Repeat the stretch of the listing below from its first line through the line that contains "text_box H&C n°90 [82, 70, 1522, 178]", character for character.
# # # #
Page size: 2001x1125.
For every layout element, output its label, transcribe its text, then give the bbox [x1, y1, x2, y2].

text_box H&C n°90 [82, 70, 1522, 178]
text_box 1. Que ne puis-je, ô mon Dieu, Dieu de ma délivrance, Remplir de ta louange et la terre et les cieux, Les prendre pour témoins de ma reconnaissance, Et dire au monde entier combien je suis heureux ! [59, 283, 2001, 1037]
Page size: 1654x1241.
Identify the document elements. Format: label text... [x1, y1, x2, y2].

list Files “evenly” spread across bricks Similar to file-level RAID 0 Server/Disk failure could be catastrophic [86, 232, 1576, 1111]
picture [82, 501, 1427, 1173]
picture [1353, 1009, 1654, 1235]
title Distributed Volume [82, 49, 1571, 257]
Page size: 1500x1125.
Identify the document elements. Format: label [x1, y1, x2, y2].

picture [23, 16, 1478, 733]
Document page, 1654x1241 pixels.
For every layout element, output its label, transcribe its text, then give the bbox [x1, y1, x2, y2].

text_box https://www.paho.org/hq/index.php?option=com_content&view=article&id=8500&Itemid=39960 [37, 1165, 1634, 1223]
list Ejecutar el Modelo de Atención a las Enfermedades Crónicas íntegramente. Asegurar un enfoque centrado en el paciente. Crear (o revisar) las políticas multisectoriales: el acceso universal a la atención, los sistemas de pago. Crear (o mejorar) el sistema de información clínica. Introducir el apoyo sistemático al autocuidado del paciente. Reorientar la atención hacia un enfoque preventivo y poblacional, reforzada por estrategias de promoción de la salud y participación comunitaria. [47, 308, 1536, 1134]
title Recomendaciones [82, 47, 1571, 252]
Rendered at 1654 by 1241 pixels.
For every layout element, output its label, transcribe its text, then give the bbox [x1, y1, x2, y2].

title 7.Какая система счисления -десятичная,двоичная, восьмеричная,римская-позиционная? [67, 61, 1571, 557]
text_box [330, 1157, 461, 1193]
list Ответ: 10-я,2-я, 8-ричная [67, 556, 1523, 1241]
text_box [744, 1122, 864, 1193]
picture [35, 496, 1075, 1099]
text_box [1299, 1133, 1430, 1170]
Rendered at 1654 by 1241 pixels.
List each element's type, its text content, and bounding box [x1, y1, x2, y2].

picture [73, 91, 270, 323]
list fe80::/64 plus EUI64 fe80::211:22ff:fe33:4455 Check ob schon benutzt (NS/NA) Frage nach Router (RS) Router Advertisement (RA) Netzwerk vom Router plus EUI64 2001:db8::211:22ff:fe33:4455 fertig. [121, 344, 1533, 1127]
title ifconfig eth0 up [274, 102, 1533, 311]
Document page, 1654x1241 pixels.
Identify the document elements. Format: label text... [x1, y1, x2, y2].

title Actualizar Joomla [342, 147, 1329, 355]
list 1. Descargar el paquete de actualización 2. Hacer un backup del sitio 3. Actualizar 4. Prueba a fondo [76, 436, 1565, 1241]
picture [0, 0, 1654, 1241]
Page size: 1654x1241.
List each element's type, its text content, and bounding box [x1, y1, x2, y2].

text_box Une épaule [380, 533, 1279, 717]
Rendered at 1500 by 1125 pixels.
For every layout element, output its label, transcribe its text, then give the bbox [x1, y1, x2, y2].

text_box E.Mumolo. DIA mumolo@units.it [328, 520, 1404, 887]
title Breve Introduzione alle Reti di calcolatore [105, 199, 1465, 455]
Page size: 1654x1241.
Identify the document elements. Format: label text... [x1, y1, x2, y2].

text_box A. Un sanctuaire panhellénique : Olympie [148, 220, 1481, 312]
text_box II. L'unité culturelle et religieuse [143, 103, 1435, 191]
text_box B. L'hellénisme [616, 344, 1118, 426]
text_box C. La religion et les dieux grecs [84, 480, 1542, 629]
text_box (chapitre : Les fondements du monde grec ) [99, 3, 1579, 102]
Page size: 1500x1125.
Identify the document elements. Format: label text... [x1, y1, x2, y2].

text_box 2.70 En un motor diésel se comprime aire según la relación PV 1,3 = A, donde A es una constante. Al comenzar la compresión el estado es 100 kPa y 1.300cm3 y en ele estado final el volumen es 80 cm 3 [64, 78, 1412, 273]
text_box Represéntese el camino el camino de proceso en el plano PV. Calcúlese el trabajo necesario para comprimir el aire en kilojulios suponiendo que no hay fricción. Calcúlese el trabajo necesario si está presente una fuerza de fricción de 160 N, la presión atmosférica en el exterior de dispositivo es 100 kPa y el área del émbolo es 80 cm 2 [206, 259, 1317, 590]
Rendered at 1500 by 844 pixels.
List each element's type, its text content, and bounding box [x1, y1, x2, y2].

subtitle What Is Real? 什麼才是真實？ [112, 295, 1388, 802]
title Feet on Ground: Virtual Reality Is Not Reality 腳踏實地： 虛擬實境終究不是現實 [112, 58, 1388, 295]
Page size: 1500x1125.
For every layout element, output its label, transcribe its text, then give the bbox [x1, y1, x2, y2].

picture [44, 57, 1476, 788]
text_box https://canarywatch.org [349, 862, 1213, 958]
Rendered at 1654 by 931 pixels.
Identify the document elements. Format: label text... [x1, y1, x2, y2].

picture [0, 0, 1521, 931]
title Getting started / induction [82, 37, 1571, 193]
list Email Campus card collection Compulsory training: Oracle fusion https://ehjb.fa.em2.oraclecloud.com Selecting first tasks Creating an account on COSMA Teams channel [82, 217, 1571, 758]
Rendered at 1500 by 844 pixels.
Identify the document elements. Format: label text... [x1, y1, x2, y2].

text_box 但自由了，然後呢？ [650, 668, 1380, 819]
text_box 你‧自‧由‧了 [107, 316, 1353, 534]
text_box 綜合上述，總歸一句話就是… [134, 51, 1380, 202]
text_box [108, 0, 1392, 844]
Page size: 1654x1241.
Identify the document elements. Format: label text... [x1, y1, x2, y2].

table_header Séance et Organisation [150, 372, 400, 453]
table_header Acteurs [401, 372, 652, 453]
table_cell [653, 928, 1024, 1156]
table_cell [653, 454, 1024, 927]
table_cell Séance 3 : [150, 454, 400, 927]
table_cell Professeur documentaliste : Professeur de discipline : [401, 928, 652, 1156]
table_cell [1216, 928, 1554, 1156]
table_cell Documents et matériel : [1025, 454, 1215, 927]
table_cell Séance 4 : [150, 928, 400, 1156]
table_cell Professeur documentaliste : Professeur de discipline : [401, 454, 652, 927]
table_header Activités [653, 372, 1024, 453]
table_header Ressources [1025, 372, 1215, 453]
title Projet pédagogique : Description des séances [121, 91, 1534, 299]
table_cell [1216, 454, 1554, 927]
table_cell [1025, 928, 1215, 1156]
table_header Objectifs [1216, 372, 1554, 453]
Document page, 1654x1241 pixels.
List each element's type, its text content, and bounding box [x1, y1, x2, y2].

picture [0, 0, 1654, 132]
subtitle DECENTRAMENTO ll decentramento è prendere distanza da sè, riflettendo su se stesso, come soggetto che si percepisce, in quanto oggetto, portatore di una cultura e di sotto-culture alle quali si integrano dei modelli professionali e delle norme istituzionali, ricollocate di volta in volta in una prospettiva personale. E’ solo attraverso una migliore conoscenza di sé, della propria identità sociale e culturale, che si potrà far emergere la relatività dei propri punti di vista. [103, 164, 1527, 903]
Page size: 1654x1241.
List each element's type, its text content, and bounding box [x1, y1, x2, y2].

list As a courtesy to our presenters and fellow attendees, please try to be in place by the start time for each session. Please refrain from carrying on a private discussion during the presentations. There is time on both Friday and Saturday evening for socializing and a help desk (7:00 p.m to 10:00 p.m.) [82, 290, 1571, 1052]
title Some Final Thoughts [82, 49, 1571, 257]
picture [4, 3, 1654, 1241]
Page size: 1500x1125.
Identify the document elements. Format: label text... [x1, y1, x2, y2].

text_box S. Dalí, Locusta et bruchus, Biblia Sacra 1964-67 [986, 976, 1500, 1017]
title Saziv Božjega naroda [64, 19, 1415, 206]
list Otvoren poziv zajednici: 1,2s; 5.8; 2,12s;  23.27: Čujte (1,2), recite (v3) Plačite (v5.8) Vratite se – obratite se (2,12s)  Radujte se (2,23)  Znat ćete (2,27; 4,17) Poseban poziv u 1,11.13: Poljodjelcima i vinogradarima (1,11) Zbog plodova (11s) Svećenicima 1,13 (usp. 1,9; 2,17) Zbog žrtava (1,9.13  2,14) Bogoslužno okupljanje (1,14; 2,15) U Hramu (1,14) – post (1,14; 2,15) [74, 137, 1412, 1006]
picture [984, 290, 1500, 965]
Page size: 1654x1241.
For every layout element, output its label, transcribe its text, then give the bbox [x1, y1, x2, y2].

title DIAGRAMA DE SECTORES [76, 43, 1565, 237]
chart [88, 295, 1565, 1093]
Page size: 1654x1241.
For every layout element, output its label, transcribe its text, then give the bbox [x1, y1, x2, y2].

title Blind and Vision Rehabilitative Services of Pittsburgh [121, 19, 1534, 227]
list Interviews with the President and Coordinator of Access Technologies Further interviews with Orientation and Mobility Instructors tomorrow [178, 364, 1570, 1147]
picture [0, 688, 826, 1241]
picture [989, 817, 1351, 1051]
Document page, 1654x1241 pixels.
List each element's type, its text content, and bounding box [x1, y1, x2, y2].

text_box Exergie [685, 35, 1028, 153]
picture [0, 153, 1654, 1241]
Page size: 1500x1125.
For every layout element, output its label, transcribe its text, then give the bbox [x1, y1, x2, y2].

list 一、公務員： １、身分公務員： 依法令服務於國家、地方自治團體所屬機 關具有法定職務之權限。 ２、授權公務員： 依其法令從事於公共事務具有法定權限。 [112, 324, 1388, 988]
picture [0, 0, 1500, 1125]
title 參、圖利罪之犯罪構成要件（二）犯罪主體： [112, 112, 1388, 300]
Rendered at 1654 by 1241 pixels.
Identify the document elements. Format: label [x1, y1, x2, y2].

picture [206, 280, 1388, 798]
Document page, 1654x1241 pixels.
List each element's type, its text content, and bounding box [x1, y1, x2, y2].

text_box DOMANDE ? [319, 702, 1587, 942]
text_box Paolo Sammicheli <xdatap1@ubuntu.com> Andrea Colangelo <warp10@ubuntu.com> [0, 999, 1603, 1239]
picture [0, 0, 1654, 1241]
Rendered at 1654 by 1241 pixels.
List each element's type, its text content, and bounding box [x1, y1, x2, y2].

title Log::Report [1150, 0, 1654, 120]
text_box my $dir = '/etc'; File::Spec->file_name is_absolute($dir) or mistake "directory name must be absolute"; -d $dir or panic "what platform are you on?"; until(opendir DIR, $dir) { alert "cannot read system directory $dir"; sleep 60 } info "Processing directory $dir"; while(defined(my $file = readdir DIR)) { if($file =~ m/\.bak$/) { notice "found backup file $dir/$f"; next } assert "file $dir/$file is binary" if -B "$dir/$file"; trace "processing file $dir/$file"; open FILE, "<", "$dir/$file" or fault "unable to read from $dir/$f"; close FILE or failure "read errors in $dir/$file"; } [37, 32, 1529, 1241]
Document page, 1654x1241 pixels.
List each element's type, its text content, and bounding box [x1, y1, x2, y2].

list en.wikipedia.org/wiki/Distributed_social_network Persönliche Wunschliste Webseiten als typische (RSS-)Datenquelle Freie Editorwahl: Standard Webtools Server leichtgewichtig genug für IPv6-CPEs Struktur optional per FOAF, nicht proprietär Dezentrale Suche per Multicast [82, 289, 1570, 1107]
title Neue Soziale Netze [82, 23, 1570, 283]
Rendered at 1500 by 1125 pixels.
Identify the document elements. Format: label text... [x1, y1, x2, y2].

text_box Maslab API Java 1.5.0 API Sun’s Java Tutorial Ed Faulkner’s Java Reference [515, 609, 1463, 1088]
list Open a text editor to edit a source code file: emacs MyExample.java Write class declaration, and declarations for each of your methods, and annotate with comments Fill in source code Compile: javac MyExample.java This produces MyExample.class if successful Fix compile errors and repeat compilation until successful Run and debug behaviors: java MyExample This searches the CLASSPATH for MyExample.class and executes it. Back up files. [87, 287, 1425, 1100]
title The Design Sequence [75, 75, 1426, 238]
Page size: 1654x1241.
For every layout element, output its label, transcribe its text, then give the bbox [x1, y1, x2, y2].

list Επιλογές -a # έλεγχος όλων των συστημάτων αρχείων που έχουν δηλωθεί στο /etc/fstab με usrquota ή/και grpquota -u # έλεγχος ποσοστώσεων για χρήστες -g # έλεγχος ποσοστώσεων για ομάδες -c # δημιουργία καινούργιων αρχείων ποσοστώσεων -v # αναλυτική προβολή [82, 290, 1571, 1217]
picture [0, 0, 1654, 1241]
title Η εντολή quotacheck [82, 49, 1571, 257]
# # # #
▸ Exercise result
Page size: 2001x1125.
For every layout element, output its label, transcribe its text, then give the bbox [x1, y1, x2, y2].

text_box H&C n°90 [82, 70, 1522, 178]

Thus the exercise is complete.